WHAT NEEDS TO BE DONE> Start at the top line and retype the data exactly through to the end.

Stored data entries
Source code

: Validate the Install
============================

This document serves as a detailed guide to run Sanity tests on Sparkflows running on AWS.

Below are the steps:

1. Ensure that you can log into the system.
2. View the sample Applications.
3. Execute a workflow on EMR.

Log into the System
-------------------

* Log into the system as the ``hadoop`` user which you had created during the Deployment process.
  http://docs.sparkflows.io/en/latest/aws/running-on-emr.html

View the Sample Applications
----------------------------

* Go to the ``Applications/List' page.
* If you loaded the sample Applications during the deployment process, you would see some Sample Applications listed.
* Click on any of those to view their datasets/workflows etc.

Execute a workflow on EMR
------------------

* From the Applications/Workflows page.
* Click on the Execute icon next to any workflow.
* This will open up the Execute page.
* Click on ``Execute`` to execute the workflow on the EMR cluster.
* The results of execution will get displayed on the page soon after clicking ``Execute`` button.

TASK ANSWER>
Source code

: Validate the Install
============================

This document serves as a detailed guide to run Sanity tests on Sparkflows running on AWS.

Below are the steps:

1. Ensure that you can log into the system.
2. View the sample Applications.
3. Execute a workflow on EMR.

Log into the System
-------------------

* Log into the system as the ``hadoop`` user which you had created during the Deployment process.
  http://docs.sparkflows.io/en/latest/aws/running-on-emr.html

View the Sample Applications
----------------------------

* Go to the ``Applications/List' page.
* If you loaded the sample Applications during the deployment process, you would see some Sample Applications listed.
* Click on any of those to view their datasets/workflows etc.

Execute a workflow on EMR
------------------

* From the Applications/Workflows page.
* Click on the Execute icon next to any workflow.
* This will open up the Execute page.
* Click on ``Execute`` to execute the workflow on the EMR cluster.
* The results of execution will get displayed on the page soon after clicking ``Execute`` button.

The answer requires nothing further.